◆ **Set task**:
Present the items below as a Markdown table with the columns Row and Line, beginning at the line that has "pose: elev=152.7 azim=73.7" and stopping after the line that has "Dot at: (326, 206)". Leave out any blank lines.

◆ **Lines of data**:
_ _ _

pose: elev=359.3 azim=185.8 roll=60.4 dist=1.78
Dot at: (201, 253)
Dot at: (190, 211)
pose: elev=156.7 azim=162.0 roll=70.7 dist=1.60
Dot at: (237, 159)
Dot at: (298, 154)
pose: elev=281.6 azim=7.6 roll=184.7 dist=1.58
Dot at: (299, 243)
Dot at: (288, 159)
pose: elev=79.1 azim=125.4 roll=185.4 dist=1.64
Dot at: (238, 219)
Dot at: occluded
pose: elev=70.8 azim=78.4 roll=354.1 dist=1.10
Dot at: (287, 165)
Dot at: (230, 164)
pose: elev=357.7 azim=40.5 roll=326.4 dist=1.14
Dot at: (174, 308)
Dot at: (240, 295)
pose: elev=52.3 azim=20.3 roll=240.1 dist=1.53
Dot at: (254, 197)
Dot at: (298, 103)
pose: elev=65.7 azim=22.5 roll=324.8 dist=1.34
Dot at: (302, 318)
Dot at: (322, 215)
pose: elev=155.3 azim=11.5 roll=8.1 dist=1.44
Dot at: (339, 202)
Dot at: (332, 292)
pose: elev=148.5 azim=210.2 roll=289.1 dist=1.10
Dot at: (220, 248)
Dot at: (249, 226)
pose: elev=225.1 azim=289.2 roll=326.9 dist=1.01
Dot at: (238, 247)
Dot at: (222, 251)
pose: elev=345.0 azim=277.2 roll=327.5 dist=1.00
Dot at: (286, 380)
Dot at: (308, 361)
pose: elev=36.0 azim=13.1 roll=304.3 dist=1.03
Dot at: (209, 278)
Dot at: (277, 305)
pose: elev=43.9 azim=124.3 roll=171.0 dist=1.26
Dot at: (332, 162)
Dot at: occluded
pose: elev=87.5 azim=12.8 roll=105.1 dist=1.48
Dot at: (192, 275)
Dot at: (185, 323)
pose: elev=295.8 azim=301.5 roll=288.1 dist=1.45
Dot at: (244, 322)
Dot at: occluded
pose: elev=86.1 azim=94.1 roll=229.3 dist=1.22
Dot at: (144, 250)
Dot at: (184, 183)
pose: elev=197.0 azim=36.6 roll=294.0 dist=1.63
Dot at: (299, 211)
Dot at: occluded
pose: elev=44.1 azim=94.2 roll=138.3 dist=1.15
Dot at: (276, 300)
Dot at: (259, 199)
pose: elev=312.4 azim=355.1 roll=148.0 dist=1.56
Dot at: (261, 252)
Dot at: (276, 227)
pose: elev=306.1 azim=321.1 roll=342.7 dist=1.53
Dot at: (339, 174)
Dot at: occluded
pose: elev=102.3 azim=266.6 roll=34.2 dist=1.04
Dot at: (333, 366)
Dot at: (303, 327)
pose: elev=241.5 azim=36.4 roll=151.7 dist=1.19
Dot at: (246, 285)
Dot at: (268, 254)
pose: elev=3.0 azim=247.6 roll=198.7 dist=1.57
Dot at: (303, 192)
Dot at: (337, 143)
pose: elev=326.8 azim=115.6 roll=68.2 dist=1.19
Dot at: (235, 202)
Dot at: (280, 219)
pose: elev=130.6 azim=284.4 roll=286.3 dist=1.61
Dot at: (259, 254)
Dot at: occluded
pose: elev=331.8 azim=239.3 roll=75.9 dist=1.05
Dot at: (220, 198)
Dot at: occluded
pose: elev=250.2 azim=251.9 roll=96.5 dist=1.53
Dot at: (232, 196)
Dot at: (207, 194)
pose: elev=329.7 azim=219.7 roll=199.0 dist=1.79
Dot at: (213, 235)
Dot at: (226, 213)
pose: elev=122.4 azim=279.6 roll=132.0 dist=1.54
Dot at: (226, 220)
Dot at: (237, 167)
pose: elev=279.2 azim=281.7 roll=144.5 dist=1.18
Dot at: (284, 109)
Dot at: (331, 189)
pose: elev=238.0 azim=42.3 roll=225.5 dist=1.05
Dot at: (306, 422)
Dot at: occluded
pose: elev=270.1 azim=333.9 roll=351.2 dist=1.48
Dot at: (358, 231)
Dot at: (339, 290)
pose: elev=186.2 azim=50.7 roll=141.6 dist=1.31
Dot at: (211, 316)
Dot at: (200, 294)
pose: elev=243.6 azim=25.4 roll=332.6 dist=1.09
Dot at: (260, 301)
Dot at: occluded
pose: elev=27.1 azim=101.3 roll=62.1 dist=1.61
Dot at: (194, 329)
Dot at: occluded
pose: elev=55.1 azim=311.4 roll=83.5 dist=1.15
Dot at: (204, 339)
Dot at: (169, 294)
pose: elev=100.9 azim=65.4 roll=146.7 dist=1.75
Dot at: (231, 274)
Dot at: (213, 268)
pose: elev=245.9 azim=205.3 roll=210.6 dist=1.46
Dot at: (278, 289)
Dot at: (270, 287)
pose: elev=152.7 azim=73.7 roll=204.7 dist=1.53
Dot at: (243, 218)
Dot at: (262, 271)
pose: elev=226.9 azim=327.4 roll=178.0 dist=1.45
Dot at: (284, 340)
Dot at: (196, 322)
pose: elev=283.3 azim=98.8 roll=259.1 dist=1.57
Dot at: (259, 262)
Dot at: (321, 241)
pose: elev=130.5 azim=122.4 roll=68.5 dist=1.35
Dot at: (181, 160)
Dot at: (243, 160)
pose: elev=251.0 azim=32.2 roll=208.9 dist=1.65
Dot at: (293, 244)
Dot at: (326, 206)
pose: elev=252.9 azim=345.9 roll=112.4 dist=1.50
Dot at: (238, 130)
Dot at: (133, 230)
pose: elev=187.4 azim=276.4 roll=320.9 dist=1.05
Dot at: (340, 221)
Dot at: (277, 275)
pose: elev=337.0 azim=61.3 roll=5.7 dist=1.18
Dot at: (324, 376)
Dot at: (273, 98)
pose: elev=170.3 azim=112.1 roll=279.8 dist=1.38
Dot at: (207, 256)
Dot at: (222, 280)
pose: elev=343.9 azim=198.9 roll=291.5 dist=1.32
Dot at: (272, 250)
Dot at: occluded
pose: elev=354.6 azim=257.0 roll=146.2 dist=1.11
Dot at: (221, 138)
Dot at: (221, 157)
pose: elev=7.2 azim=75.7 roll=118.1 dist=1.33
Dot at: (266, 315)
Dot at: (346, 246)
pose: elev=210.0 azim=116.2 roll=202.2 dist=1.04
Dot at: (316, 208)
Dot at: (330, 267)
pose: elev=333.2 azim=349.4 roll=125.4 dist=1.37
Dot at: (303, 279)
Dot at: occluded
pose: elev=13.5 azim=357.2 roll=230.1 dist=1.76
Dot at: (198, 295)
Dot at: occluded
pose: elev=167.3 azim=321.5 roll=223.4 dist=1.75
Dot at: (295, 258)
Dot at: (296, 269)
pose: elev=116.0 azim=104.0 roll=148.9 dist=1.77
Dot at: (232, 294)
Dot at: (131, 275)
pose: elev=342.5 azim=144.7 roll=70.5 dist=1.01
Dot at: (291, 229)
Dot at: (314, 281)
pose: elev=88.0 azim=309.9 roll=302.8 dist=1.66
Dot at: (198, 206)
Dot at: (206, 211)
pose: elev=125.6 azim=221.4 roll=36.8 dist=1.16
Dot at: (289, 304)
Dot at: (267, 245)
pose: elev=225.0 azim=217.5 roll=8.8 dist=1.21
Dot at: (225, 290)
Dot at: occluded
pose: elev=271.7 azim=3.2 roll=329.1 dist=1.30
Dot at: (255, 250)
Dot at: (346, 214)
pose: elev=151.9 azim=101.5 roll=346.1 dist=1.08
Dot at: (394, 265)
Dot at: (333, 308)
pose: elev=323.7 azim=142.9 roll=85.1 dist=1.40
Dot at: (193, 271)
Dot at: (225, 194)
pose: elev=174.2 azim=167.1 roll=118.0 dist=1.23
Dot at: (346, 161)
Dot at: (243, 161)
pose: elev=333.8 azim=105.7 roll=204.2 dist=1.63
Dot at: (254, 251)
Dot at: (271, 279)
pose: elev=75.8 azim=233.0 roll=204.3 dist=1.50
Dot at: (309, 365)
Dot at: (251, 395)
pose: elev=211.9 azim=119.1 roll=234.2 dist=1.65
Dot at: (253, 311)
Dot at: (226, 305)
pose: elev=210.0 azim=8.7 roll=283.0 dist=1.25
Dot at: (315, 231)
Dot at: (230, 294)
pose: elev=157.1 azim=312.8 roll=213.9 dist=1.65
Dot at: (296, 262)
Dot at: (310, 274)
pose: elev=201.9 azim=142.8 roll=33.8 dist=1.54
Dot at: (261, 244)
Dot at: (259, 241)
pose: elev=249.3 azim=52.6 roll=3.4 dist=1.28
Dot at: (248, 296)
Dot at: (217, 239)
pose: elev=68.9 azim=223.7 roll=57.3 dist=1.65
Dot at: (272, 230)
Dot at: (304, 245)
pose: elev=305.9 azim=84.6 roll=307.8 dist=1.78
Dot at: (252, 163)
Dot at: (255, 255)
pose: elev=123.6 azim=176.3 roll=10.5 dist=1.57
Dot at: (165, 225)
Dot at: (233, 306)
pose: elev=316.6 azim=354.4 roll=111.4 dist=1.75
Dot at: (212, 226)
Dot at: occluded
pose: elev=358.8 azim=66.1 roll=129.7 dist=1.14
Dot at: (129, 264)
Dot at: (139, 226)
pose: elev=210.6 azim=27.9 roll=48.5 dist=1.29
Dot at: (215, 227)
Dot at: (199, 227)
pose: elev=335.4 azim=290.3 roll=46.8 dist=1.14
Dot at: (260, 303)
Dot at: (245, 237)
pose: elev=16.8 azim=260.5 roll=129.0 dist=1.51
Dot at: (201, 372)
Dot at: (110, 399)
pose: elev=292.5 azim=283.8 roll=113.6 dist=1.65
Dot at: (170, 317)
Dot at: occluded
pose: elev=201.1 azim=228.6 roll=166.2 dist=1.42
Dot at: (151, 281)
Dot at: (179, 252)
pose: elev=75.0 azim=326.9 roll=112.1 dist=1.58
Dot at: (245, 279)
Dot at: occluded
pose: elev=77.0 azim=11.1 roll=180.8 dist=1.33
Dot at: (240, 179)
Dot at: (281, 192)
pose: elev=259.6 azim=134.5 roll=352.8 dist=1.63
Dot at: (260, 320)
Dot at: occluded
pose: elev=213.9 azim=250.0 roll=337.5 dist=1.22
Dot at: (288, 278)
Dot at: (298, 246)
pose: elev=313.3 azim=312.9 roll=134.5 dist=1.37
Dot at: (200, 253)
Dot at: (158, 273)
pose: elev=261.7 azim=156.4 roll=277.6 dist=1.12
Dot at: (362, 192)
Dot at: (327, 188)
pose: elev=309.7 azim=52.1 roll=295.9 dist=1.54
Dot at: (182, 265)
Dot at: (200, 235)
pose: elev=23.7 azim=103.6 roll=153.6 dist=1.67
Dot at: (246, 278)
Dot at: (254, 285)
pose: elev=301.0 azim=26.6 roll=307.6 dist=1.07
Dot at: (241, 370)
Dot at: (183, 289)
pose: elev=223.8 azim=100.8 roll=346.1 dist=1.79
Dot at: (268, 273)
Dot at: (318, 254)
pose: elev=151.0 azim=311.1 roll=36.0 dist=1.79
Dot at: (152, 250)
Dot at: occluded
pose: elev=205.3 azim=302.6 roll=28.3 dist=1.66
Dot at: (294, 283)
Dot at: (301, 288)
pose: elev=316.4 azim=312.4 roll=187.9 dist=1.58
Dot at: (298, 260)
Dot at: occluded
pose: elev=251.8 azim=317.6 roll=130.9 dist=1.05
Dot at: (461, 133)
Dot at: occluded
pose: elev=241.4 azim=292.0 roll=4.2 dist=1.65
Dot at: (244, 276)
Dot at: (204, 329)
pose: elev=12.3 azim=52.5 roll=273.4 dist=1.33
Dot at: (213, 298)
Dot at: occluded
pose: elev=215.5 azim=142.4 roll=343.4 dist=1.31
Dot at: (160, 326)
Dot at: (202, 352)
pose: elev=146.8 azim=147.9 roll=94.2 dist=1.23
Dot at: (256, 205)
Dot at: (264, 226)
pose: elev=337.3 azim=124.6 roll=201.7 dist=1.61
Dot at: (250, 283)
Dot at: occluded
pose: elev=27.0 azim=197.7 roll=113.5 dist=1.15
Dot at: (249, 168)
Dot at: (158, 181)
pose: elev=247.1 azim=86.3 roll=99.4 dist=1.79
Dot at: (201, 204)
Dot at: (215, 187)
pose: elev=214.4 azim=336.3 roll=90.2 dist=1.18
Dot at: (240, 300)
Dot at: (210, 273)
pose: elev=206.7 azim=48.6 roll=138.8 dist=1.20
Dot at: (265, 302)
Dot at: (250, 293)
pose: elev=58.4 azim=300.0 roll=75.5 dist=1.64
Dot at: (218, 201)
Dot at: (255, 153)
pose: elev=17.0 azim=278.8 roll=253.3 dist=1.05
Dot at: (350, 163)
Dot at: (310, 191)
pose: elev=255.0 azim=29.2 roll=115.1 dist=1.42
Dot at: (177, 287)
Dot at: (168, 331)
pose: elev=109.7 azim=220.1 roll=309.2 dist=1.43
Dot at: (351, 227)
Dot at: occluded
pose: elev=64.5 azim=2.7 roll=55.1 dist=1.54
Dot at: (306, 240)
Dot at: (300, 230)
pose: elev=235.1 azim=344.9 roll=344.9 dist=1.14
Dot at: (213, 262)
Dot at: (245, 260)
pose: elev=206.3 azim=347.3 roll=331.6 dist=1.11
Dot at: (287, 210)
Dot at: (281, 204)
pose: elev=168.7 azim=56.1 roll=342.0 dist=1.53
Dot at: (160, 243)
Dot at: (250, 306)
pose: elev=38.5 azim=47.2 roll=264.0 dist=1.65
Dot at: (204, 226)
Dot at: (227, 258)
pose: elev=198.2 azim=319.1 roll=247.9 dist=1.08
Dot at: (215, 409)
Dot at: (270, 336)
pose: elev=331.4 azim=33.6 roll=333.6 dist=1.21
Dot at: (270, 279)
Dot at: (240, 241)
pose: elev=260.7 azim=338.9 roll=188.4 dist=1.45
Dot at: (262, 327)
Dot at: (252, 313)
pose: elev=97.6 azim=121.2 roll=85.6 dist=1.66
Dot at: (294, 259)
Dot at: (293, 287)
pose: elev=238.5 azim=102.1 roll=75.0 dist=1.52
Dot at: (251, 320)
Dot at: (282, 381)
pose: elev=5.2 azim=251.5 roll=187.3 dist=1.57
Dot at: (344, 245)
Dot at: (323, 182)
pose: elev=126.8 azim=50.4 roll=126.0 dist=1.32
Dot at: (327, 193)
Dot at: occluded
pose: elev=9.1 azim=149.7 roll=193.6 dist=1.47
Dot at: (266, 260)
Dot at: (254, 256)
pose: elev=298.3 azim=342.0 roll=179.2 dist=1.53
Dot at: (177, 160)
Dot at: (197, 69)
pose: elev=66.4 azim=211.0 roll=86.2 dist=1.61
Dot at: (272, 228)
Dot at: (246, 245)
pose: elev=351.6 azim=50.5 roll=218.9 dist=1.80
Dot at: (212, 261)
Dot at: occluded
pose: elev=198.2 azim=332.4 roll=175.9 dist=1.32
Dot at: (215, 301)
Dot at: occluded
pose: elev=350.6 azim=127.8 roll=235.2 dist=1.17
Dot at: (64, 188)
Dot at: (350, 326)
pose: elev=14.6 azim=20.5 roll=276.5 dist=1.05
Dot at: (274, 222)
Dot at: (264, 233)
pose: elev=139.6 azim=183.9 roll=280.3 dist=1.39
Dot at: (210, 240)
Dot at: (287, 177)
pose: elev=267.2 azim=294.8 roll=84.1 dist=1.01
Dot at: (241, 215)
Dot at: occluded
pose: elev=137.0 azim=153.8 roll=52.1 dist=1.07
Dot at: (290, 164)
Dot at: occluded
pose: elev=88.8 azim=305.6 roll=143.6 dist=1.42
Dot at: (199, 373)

_ _ _

◆ **Exercise solution**:
| Row | Line |
|---|---|
| 1 | pose: elev=152.7 azim=73.7 roll=204.7 dist=1.53 |
| 2 | Dot at: (243, 218) |
| 3 | Dot at: (262, 271) |
| 4 | pose: elev=226.9 azim=327.4 roll=178.0 dist=1.45 |
| 5 | Dot at: (284, 340) |
| 6 | Dot at: (196, 322) |
| 7 | pose: elev=283.3 azim=98.8 roll=259.1 dist=1.57 |
| 8 | Dot at: (259, 262) |
| 9 | Dot at: (321, 241) |
| 10 | pose: elev=130.5 azim=122.4 roll=68.5 dist=1.35 |
| 11 | Dot at: (181, 160) |
| 12 | Dot at: (243, 160) |
| 13 | pose: elev=251.0 azim=32.2 roll=208.9 dist=1.65 |
| 14 | Dot at: (293, 244) |
| 15 | Dot at: (326, 206) |